SOURCE EXTRACT
#####

Smoked Meat: Timing is Everything

A few weeks ago I asked my followers on Instagram what their biggest challenge was when they smoke meat. The overwhelming response was “timing everything out”. Smoked meat timing is obviously a challenge. I’m here to help.

Poll from my Instagram (@smokedmeatsunday) showing that timing everything out is a challenge.
Smoked Meat Timing is obviously important.

I recently had the opportunity to smoke a large amount of meat for a group of friends, over 70 pounds of pork shoulders and briskets. I had to make sure everything was ready at the same time. So how’d I do it?

In this post, I’ll walk through the basic steps I take every time I am smoking low and slow, with hopes that you can replicate the steps the next time you are in the middle of a long cook and have a time deadline.

How I planned and executed a long smoke of over 24 hours when I had to prepare 40 pounds of brisket, and 30 pounds of pork shoulder for a group of friends. 

If you have questions about smoked meat timing, check out this article!

#traeger #smokedmeat #bbqtips

How I Prepared 70 Pounds of Pork Shoulder and Brisket

Cooking one brisket or pork shoulder is a simple task. When you cook more than one, an extra variable comes into play. Most smokers have “hot spots” or warmer areas inside the chamber. That means even if all the cuts of meat are the same size they may not cook at the same speed.

For this particular cook, I prepared two twenty pound briskets and four eight-pound pork shoulders. When you’re selecting your cuts of meat, do your best to choose cuts that are as close to the same size as possible.

#####

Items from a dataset
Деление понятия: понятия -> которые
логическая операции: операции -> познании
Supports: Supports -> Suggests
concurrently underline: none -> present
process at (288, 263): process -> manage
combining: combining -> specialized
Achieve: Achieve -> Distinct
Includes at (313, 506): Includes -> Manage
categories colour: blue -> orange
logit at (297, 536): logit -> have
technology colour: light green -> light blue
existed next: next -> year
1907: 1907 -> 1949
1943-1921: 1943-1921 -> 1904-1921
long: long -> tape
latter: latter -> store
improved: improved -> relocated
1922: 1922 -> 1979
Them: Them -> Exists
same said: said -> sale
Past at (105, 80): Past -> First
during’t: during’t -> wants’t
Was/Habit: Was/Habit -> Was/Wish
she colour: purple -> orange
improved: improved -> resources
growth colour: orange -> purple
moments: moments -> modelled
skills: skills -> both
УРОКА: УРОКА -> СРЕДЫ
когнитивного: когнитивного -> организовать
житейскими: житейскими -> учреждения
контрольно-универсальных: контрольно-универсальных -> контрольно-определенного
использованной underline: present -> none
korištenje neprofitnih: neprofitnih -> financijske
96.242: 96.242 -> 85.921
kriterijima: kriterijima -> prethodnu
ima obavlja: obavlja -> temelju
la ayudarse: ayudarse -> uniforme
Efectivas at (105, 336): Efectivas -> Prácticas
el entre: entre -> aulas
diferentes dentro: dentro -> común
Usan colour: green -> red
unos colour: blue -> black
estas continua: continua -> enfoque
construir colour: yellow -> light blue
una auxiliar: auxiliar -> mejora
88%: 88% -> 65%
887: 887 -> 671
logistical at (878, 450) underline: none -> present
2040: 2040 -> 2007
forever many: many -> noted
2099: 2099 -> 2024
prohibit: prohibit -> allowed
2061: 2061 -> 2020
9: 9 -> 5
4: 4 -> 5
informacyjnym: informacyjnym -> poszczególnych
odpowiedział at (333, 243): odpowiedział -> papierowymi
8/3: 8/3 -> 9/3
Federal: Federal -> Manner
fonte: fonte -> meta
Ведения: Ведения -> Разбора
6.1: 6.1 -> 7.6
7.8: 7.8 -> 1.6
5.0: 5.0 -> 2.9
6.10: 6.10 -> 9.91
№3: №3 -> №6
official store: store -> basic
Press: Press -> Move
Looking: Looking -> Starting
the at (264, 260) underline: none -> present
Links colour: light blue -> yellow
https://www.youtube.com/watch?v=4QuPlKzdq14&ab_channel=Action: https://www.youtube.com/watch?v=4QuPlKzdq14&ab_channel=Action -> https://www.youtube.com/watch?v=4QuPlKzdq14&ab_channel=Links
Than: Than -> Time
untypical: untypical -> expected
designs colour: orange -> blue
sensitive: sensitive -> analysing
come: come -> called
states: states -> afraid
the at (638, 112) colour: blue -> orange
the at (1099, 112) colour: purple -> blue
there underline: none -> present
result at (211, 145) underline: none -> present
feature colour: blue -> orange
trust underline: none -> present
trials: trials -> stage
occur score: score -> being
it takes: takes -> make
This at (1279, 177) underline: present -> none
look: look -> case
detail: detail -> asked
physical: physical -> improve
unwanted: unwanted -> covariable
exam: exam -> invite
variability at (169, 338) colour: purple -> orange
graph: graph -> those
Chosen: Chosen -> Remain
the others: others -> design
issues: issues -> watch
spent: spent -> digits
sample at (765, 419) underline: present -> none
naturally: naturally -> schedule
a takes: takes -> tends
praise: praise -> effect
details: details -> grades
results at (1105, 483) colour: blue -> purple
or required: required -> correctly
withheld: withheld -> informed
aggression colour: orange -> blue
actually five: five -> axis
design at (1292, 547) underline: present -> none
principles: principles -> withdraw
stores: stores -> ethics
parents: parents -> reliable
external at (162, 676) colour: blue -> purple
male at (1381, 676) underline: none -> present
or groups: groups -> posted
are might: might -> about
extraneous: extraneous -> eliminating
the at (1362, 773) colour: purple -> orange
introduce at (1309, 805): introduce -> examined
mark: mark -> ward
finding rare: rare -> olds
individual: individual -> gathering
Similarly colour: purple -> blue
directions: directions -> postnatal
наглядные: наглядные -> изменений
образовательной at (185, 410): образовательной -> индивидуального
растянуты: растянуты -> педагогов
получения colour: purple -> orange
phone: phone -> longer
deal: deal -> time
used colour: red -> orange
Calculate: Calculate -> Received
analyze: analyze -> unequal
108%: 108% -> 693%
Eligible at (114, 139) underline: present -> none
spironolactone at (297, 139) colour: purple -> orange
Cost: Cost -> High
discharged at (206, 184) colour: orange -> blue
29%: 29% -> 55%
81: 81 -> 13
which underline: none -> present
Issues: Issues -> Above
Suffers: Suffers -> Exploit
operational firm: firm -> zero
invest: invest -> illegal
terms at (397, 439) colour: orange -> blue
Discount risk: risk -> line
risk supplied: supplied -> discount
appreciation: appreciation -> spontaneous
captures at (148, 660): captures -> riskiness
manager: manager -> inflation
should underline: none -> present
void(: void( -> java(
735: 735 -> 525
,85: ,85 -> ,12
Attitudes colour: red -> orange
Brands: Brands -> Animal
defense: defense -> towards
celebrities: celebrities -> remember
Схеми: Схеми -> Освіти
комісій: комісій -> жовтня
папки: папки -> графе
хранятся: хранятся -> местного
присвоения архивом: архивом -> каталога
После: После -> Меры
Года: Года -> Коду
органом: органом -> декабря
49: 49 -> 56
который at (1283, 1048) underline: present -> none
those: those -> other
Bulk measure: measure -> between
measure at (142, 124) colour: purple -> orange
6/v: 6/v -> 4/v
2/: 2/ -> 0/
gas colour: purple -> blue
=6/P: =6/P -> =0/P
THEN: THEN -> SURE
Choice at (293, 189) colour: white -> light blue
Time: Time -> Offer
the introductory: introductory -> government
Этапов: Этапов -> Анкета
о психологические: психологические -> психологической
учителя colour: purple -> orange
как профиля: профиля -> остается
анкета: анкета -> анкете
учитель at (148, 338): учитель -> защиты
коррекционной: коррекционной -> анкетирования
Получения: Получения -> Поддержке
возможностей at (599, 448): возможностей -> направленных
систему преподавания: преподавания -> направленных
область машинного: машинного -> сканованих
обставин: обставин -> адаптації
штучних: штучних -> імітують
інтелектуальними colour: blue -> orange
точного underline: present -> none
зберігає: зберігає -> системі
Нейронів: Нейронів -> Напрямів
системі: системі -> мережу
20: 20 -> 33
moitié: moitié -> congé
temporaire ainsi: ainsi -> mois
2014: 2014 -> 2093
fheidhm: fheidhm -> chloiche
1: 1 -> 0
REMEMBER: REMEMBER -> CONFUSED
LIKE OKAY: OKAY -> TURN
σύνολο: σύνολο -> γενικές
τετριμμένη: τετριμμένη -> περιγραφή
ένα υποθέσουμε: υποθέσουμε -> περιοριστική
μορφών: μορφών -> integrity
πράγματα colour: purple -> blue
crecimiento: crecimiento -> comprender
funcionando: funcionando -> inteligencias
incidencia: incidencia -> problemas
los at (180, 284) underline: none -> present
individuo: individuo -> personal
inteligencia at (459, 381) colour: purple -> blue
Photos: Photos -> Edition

#####

EXERCISE REQUIREMENTS
- A) According to the smoked meat post, why might cuts of meat that are all the same size still cook at different speeds?
- B) Resume the smoked meat post from the end of its last sentence.
None of the items matter here.

FINAL RESULTS
- A) Most smokers have hot spots, or warmer areas inside the chamber.

- B)
Pork Shoulder Binding Agent and Rub

I prepared all four of the pork shoulders the same way, and this is a similar process to what I outline in my pulled pork guide.

  1. Apply yellow mustard to the surface of each pork shoulder
  2. Generously apply a good pork rub to the surface of the meat

Brisket Binding Agent and Rub

The briskets were prepped in a similar way, but instead of using mustard for the binding agent, I used olive oil. Instead of using the pork rub, I used a coffee based beef rub.

The Challenge: Having All the Meat Finish at the Same Time – How Long Will it Take to Smoke?

The plan was to serve a group of 70 people at 5:30 pm Sunday night. I always plan on about 90 minutes per pound of meat, so for the 8-pound pork shoulders, I estimated it would take at least 12 hours. The briskets were 20 pounds each, and if you do the math, that equates to 30 hours! Do you see the problem here?

I really wanted to get everything going at the same time, so I decided I would put the pork shoulders on my Traeger Pro 575 at 180 degrees, instead of the normal 225. I put the two Briskets on my Traeger Pro 34 at 225 degrees. Everything started cooking at 2 pm Saturday, 27 hours before it needed to be ready.

So why the lower temp on the pork shoulders? I wanted to cook them a little slower than normal, with a plan to turn up the heat in my smoker when I woke up the next morning based on the temperature of the meat.

Two twenty pound briskets inside a Traeger Pro 34 ready to smoke. One Brisket has a temperature probe in it.

The probe helps me with the Smoked Meat Timing

The Key to Timing Out a Long Cook

I’ve cooked enough brisket and pulled pork on my smokers to know how to adjust my chamber temps to speed up or slow down a cook. In addition to changing chamber temps, you can wrap your meat in foil or butcher paper to really speed up the process.

4 pork shoulders on a Pro 575 smoker. One pork shoulder has a temperature probe in it/

I didn’t want the pork shoulders to dry out, so every 90 minutes, while I was awake, I spritzed the pork shoulders with apple juice. When I woke up Sunday morning at 6 am the pork shoulders had an internal temp of 160-170 degrees. I was surprised that the pork shoulders had shot up as high as they had, but that was ok. I usually wrap my pork shoulders when they hit 160, but since it was still early, I decided to finish them out without wrapping.

Four pork shoulders with a well established bark, ahead of schedule.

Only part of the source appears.